Compito assegnato A: Per favore, ritrascrivi fedelmente dall'estratto su Edward Bunker il passo che comincia con le parole “La storia di un detenuto” e si chiude con “bruciata. Quand’è finita?”.
Compito assegnato B: Elenca le attività illecite nominate nell'estratto su Edward Bunker.

Estratto scelto:
______________________________
La storia di un detenuto all’Icatt di Eboli che dice: “Siate realisti, chiedete l’impossibile”
«Insomma la sua è la storia di una gioventù bruciata. Quand’è finita?
“Mai, perché io non ho avuto una gioventù. La mia è la storia di una grande solitudine. Sono sempre stato solo e ho sempre dovuto pensare a sopravvivere nel mondo. E a 15 anni mi sono ritrovato in carcere in mezzo ai peggiori assassini”».
Così Edward Bunker rispondeva a un giornalista de “L’Unità”, in un’intervista del 6 giugno 2002, tre anni prima di morire durante un’operazione chirurgica, all’età di 71 anni. Per chi ha letto romanzi come “Animal Factory”, “Cane mangia Cane”, “Educazione di una canaglia”, sa chi fosse quest’uomo. Romanziere, attore cinematografico, sceneggiatore… e detenuto. Bunker attraversò il mondo attraverso la disperazione di un’America il cui sogno si era già consumato da tempo, ma nessuno lo ammetteva. Truffe, rapine, estorsioni, traffico di droga. Quello che sarebbe diventato uno dei più importanti scrittori statunitensi, faceva il pari e dispari con le carceri più dure.
______________________________
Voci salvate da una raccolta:
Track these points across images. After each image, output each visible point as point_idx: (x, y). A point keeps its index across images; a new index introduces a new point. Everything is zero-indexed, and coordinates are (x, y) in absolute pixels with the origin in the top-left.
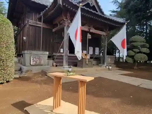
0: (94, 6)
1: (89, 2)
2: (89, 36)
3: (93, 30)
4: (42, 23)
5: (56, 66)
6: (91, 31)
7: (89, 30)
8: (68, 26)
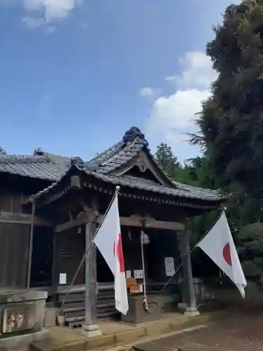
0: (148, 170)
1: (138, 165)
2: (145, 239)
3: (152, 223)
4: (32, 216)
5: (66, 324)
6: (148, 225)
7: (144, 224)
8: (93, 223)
______________________________
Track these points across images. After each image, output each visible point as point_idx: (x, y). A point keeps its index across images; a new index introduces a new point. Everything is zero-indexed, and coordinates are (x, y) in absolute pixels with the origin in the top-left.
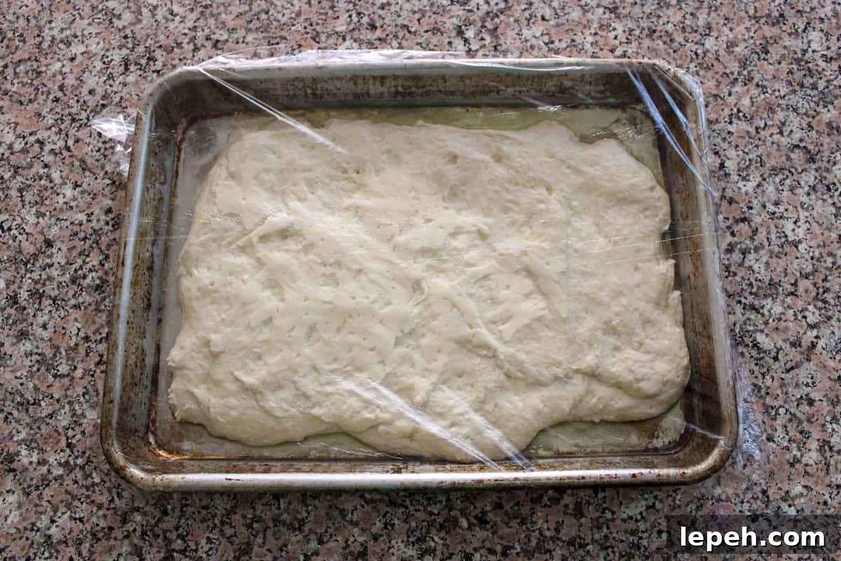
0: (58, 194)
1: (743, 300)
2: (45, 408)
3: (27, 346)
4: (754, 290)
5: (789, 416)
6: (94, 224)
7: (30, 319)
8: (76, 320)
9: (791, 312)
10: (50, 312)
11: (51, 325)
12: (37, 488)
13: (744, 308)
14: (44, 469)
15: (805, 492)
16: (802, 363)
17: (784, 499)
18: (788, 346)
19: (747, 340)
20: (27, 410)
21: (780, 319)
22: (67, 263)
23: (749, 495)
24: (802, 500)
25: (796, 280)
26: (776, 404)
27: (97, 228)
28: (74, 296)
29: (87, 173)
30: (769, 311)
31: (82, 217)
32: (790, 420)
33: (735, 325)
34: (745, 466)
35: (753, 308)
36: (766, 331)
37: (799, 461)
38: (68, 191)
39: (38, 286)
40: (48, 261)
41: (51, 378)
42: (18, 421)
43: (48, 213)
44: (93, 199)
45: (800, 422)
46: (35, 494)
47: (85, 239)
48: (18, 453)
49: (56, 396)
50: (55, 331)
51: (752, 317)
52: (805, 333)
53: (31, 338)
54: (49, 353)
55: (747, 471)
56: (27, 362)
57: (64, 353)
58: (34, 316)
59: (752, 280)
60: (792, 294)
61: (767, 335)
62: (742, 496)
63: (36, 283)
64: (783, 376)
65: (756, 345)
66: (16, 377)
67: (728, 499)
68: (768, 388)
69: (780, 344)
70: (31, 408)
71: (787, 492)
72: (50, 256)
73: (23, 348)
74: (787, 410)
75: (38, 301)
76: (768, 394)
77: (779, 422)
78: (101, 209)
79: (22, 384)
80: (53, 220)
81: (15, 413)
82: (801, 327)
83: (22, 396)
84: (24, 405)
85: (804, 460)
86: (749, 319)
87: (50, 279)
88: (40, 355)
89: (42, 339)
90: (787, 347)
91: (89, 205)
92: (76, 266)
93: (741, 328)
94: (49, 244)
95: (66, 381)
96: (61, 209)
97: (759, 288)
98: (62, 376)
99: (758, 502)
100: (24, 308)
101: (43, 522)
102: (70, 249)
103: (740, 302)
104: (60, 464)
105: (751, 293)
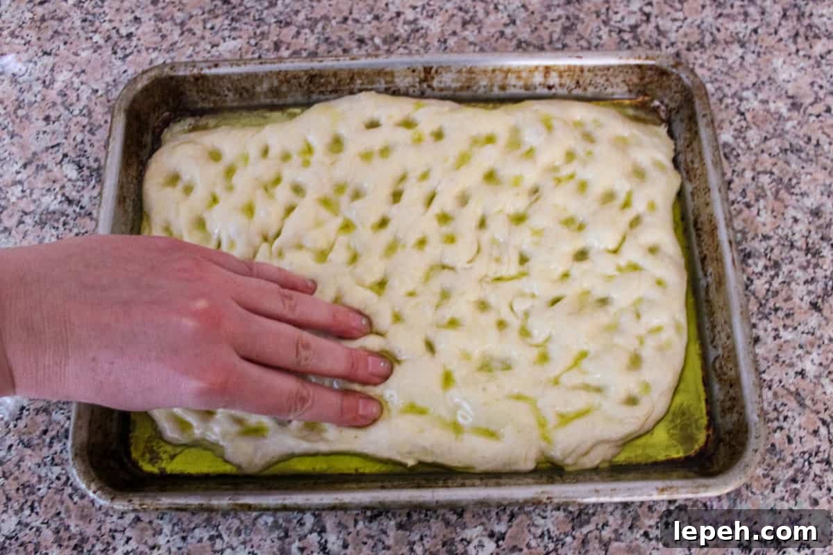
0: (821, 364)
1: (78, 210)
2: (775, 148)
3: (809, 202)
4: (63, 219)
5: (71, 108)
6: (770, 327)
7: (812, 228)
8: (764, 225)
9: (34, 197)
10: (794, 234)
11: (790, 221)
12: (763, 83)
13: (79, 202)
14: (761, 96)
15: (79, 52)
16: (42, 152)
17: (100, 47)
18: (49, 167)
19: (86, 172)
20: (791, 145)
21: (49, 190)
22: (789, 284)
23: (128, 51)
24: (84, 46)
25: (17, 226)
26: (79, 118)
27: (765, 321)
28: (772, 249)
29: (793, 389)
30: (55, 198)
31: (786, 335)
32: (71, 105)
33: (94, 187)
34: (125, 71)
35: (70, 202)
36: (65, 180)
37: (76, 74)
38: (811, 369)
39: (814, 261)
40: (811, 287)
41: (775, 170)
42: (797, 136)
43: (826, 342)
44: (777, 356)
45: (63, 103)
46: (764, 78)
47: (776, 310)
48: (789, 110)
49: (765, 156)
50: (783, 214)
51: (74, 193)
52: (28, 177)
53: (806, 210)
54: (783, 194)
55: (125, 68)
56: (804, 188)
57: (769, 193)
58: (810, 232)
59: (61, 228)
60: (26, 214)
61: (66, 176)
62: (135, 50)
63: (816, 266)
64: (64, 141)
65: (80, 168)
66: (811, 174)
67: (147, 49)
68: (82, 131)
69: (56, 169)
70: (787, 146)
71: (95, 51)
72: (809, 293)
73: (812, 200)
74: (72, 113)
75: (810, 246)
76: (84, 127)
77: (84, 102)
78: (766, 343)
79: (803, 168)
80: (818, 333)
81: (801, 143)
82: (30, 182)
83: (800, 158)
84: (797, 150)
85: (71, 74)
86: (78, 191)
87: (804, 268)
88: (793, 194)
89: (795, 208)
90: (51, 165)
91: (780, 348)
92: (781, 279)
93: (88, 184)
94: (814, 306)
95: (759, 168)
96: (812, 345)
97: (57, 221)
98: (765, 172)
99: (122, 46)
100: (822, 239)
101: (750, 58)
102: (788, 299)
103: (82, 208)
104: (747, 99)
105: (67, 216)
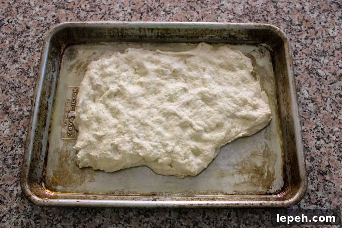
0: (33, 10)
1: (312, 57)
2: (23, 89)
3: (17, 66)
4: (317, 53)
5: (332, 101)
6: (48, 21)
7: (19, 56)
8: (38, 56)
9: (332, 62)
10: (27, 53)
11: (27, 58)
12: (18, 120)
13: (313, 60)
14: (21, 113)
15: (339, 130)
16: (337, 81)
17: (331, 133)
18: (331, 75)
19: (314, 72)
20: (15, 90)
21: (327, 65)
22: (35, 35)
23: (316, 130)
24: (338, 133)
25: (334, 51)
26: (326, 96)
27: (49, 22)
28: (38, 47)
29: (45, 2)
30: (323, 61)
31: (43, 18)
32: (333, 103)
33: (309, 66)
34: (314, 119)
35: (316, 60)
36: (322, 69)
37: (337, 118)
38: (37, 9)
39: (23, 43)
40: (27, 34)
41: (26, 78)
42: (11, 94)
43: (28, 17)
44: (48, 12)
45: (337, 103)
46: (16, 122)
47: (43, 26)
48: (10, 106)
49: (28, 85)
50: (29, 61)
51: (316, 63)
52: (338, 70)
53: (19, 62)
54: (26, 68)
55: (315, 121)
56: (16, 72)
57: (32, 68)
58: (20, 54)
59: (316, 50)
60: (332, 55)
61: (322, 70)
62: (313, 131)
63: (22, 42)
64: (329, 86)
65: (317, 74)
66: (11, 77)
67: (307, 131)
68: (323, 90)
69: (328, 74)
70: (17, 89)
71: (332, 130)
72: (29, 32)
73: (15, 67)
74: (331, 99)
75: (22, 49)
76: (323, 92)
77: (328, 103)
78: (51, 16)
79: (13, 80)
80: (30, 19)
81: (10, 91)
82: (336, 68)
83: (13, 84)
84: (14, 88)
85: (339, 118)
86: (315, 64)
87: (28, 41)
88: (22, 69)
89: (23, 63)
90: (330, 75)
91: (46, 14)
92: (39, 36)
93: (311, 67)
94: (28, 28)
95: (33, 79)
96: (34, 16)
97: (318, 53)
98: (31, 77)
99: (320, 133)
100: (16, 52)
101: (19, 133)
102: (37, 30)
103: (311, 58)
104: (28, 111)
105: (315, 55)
______________________________
Risposta A:
La storia di un detenuto all’Icatt di Eboli che dice: “Siate realisti, chiedete l’impossibile”
«Insomma la sua è la storia di una gioventù bruciata. Quand’è finita?

Risposta B:
- Truffe
- Rapine
- Estorsioni
- Traffico di droga